SearchingReviewed By Jay Seaver
Posted 06/25/18 22:26:02
(Worth A Look)
I'm not sure I've seen a "stuff on a screen" thriller which commits to the medium at exactly the level "Searching" does before, though that may just be the inevitable result of something no longer being a formal challenge but rather just another tool a filmmaker can use if he thinks it will get results. This still kind of feels like a gimmick movie, but it's one where the the story only feels minimally twisted to fit the form.Writer/director Aneesh Chaganty breaks the usual "real-time" directive that movies being told through what appears on a character's computer screen use, opening with a montage of the Kim family's old Windows machine, as parents David (John Cho) and Pamela (Sara Sohn) raise their daughter Margot, with frequent breaks to show email about Pamela's cancer diagnosis, remission, and inevitable decline. That machine gets put away, and soon we're watching David video-call the teenage Margot (Michelle La), reminding her she forgot to take out the trash. It's the sort of conversation that parents inevitably regret when their kids don't come home one night, as is the case here. Also kind of inevitable - when the detective leading the investigation, Rosemary Vick (Debra Messing), asks David to find out everything he can from Margot's friends and online presence, he finds a lot of things that don't add up.

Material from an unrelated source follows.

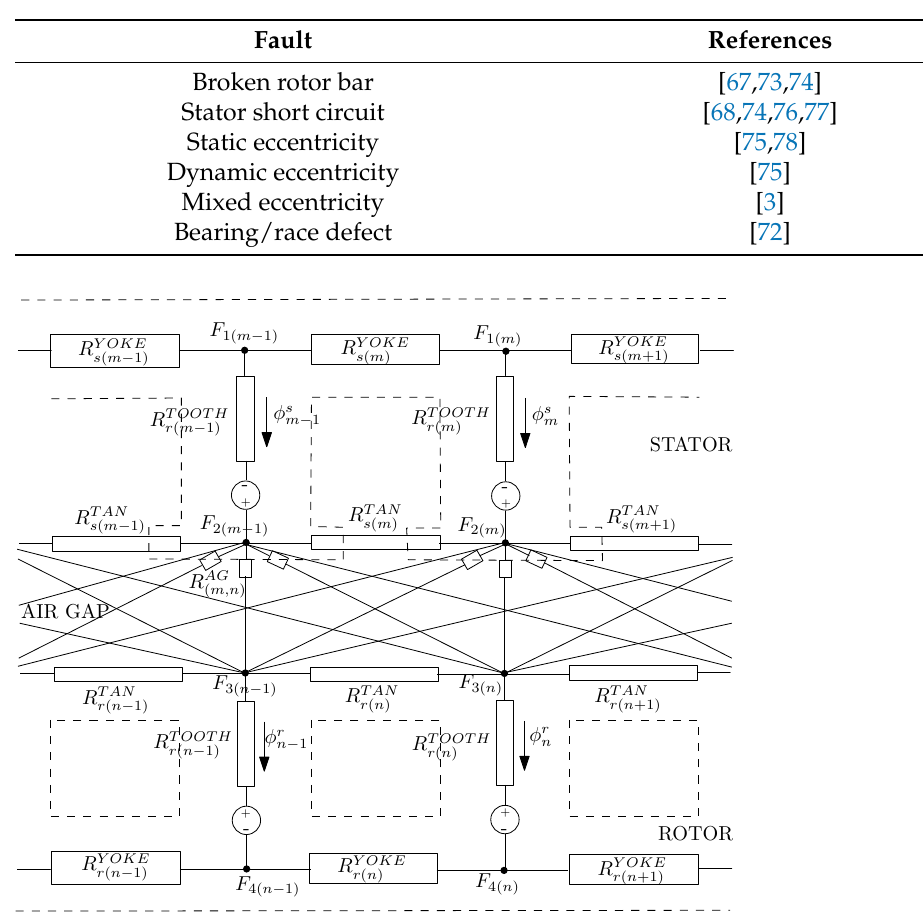
Table 3. MEC references for common faults.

Many movies told through screens are static things - consider Unfriended from a couple years back, which was shot inventively but rigidly adhered to showing every pixel of its protagonist's screen from corner to corner. Here, Chaganty and his crew stick to familiar, real interfaces but allow the virtual camera to float, zoom, and move over them fully cognizant that this is a movie and not just an experiment. Most get too locked into real time or a static image, and that has its uses such as misdirecting the audience to one window while something important happens in another, but this one goes another direction, feeling more like a movie than a puzzle even as it plays with different sorts of screens and video sources. They will zoom in on the pane showing outgoing video if what's important is the expression on David's face, even if it takes up about 5% of the laptop's screen.
Finding that middle ground gets the film over some storytelling hurdles, but it also means that the film can't lean on being an unusual viewing experience as much as other similar films. There's no escaping that it's fairly bare-bones as thrillers go, not offering an especially complex crime story and not containing an exceptional personal level underneath. It's good - the underlying story of David not being as present in Margot's life as he'd thought before their disappearance basically works - just not groundbreaking. It only really seems to go through the motions in the middle, when a red herring aligns neatly with grabbing at any other video sources the movie could use, and bits about people who are not actually close to Margot being kind of ghoulish seem kind of rote. To be fair, Chaganty and co-writer Sev Ohanian often dispose of familiar tropes as quickly as they are raised.
There are other nice bits, too - the writers have a knack for making the panicked father just out of touch enough that people can supply him (and the less tech- and social-media-savvy viewers) with just enough explanation when needed. They get a lot of visual mileage out of something as simple as various computer "desktops": David's builds from spare and organized to chaotic over the course of the film (he goes from placing information in a clear spreadsheet grid to a screen that just need some red string to go full "obsessed-detective"), while Margot's is friendly but opaque, and the scenes using a lower-resolution, less polished old machine helps sell the idea of digging into the past for information.
Plus there's John Cho, who does pretty darn good work with the material. His David Kim always conveys the right sort of flustered and driven dad who can come across as just clever enough to move things along without seeming like an unbelievable super-sleuth, always finding a tone that plays as easily identifiable to an adult viewer but also believably embarrassing from the perspective of his teenage daughter. Some of what one credits to him is likely from what the audience sees on the screens, raising an interesting question of whether we've culturally grown more adept at imposing personality on text or whether the actors create an impression that lingers, but even when he's in the background and likely to be pixelated into nothing, his body language is always on point. The rest of the cast does fine work as well - Michelle La in particular doesn't appear on-screen a lot, but she's good enough for her scenes as Margot to stand up to the close scrutiny that they will inevitably receive.It's impressive enough work that "Searching" will likely still be worth a rewatch when and if screen-capture films become as common as mock-documentaries and found-footage pictures. It's good enough to play as more than an oddity, even if there is still plenty of room for this type of movie to evolve.